Les citoyens de la petite ville de Casale Monferrato, dans le Piémont, au nord de l'Italie, vont connaître lundi le verdict d'un gigantesque procès pour homicide. Pratiquement tous connaissent une victime: il y en a eu 3000.

Les accusés: le milliardaire suisse Stephan Schmidheiny et le baron belge Jean-Louis Marie Ghislain de Cartier de Marchienne, deux dirigeants de la société Eternit, qui exploitait une usine d'amiante-ciment dans cette ville de 36 000 habitants jusqu'en 1986.

Les deux hommes n'ont jamais comparu et ils sont inculpés par contumace. Ils risquent 20 ans de prison. Le procès se déroule à Turin depuis avril 2009.

Selon des témoignages entendus au procès et reproduits dans le documentaire Poussière mortelle, diffusé l'automne dernier en Europe, les dirigeants d'Eternit ont toujours minimisé les dangers de l'amiante.

«Eternit a nié et ridiculisé (ceux qui s'inquiétaient), relate Bruno Pesci, ancien fonctionnaire du travail à Casale. L'attitude a toujours été de nier.»
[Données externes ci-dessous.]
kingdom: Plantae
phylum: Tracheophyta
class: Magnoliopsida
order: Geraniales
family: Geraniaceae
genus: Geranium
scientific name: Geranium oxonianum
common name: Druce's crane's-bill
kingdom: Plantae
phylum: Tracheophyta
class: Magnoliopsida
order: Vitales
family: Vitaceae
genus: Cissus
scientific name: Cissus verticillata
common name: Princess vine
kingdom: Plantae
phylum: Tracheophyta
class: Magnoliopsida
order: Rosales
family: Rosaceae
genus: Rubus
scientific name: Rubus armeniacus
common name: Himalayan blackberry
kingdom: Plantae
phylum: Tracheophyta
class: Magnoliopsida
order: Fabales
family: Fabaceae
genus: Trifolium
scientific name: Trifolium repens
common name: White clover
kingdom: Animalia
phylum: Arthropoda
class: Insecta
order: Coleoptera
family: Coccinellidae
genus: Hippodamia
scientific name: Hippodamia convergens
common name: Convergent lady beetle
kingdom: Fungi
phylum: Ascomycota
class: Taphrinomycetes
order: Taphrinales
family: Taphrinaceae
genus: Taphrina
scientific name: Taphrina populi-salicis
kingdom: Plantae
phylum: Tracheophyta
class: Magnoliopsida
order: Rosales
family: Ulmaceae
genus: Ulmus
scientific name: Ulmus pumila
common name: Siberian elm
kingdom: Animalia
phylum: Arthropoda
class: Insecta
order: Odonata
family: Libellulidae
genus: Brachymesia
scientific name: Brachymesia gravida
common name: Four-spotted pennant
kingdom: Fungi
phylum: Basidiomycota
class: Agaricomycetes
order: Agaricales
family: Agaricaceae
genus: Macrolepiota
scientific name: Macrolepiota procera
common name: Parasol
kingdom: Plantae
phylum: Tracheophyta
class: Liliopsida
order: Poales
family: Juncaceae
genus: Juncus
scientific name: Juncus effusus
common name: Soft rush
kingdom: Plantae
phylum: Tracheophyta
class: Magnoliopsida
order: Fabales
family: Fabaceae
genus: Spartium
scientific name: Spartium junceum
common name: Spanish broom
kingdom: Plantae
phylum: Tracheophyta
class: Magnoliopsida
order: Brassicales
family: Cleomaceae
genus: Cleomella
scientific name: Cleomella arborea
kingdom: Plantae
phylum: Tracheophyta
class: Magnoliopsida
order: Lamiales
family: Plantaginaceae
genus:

Les premières études démontrant la toxicité de l'amiante remontent aux années 50. En 1962, le lien a été établi pour le cancer de la plèvre (mésothéliome) et du péritoine. Mais, a-t-on souligné au procès, Eternit a commencé seulement en 1976 à songer à prendre des précautions dans la manipulation de l'amiante.

Le Québec, sujet de documentaire

C'est à cette époque que le discours sur l'usage sécuritaire de l'amiante a émergé. Ce discours vient du Québec, selon ce qui a été dit au procès Eternit.

Le documentariste Niccolò Bruna a voulu suivre cette piste québécoise. Il a demandé une entrevue avec Clément Godbout, de l'Institut du chrysotile en mai 2010, entrevue qui lui a été refusée.

L'Institut du chrysotile, anciennement l'Institut de l'amiante, a été créé en 1984. Bien que plusieurs le voient comme le lobby de l'industrie, c'est une étiquette que l'organisme rejette vigoureusement. Son premier objectif est de «favoriser l'adoption et la mise en vigueur de règlements, de normes, de méthodes de travail et de techniques appropriés à l'utilisation sécuritaire de l'amiante chrysotile». L'organisme n'a pas voulu commenter le procès Eternit vendredi.

«Le Québec est au centre de notre sujet, dit M. Bruno, en entrevue téléphonique avec La Presse. Nous avons tenté de tourner au Canada, mais devant le refus de l'Institut du chrysotile, nous avons préféré nous rendre dans d'autres pays.»

Le film de M. Bruna suit des victimes de l'amiante en Italie. On peut y voir Romana Blazoti raconter comment elle a vu mourir son mari, puis sa soeur et enfin sa fille, tous fauchés par le mésothéliome.

Elle décrit les souffrances de sa fille, diagnostiquée en mars 2004, qui a vécu les 47 derniers jours de sa vie sous oxygène et sédation. «J'étais à côté d'elle et je ne pouvais rien faire pour l'aider, témoigne Mme Blazoti. Elle n'avait jamais travaillé chez Eternit. Je ne cherche pas la vengeance. Mais j'aimerais que les coupables aient l'occasion de suivre une victime du mésothéliome du début à la fin.»

On se rend aussi en Inde, grand importateur d'amiante, et au Brésil, grand exportateur. C'est d'ailleurs dans ce dernier pays que le débat sur l'amiante est le plus vigoureux. La substance y est interdite dans quatre provinces. On y suit Fernanda Gienasi, une inspectrice du travail de la province de São Paolo, qui a interdit l'amiante. On la voit inspecter un chargement d'amiante-ciment confisqué dans la cour d'une entreprise. «C'est ridicule, lisez cet avertissement: "Ne pas respirer", dit-elle. Comment arrêter de respirer?»

Mais c'est évidemment vers l'Italie que tous les yeux de la «planète amiante» seront tournés lundi. «C'est la première fois qu'il y a un procès criminel sur l'amiante, dit M. Bruna. Ce procès va changer la perspective internationale à ce sujet.»